Środkowy z braci De Vincent.
„Gabriel” od pierwszego tomu serii „De Vincent” nie był moim ulubieńcem. Długo podchodziłam do jego historii, bo nie miałam za bardzo na nią ochoty. Przemogłam się jednak, bo po drugim tomie, czekał na mnie trzeci. Trzeci o bracie, na którego czekałam z niecierpliwością.
Nicolette Besson nie sądziła, że przyjdzie jej wrócić do rezydencji de Vincentów w Luizjanie, skąd wyniosła niemiłe wspomnienia. Los jednak chciał, aby kobieta dała sobie i Gabrielowi kolejną szansę i Nikki po raz kolejny stanęła u progu posiadłości de Vincentów, aby pracować tutaj, jako pokojówka.
Sama praca nie była dla Besson wyzwaniem. Dziewczyna zrobiłaby wszystko, aby zastąpić swoją chorą mamę i pozwolić rodzicielce odpoczywać. Problemem był jednak Gabriel de Vincent, który kilkanaście lat wcześniej złamał Nikki serce, którego do tej pory nie potrafiła skleić.
Kiedy Nikki spotyka Gabriela czuje się dziwnie, ale jej zdziwienie jest niczym w porównaniu do zdziwienia Gabriela. Mężczyzna pamiętał Nikki, jako dziewczynę młodą i rozstrzepaną. Z tamtych wspomnień jedyne co pozostało imię i nazwisko Besson. Nicolette przez lata zmieniła się, wydoroślała i wypiękniała.
Uczucia środkowego de Vincenta widząc swoją dawną przyjaciółkę zapłonęły.
Chociaż chyba raczej po prostu ponownie się obudziły.
„Gabriel” był dla mnie ciężką książką. Muszę przyznać, że miałam nosa do tej pozycji i doskonale wiedziałam, dlaczego nie miałam ochoty jej czytać.
Środkowy brat de Vincent okazał się artystyczną duszą, która przy okazji jest bardzo niezdecydowana.
Zarówno Gabriel, jak i Nicolette krążyli dookoła siebie przez większość książki, a ta zabawa w kotka i myszkę po pewnym czasie zwyczajnie mi się znudziła.

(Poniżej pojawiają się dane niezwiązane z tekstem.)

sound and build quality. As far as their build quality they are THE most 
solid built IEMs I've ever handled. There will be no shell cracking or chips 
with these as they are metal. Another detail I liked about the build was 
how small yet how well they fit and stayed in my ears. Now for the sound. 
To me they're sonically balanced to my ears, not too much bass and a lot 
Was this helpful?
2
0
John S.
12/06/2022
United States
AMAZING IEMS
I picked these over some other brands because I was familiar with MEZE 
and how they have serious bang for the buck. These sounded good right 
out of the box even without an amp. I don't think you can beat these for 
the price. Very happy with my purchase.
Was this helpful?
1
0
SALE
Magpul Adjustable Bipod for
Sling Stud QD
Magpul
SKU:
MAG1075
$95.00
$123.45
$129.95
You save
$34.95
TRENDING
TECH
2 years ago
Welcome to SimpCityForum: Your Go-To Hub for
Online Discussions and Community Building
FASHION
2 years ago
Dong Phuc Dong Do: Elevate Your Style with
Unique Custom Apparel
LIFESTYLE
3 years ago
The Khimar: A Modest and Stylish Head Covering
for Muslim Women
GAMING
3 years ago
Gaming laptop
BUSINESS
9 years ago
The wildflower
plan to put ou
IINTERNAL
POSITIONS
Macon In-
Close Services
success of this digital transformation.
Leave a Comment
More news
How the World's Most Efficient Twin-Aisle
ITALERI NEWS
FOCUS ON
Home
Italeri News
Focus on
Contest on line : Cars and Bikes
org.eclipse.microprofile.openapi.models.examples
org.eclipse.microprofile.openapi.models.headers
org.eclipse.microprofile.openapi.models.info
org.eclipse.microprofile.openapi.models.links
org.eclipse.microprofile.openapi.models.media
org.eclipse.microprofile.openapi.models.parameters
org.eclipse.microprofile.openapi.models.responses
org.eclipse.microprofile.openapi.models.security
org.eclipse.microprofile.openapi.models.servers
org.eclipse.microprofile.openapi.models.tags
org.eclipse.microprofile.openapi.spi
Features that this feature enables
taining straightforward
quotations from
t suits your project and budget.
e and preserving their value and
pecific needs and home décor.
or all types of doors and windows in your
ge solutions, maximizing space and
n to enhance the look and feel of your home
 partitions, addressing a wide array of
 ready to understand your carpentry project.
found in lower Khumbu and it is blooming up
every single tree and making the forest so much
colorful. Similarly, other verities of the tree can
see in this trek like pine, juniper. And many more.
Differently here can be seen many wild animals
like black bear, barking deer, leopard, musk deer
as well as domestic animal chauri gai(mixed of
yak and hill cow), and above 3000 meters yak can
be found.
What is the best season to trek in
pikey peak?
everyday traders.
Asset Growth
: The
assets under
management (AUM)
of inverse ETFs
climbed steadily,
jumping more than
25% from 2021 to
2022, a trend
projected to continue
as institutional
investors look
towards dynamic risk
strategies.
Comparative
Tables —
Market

Jennifer L'Armentrout bardzo dobrze poprowadziła wątki poboczne w tej pozycji. Dostajemy odpowiedzi na pytania, które pojawiają się wraz ze skończeniem pierwszego tomu, ale też stawiamy nowe znaki zapytania, na wydarzenia, które mają miejsce w tej pozycji.
Miło wrócić do Lucyfera i jego ukochanej, którzy w „Gabrielu” pojawiają się dość często, ale postacią na którą najbardziej czekałam podczas tej lektury był najstarszy brat Devilin. Co więcej, po skończeniu „Gabriela” upewniłam się w fakcie, że to właśnie najstarszy brat jest moim ulubieńcem z całej serii.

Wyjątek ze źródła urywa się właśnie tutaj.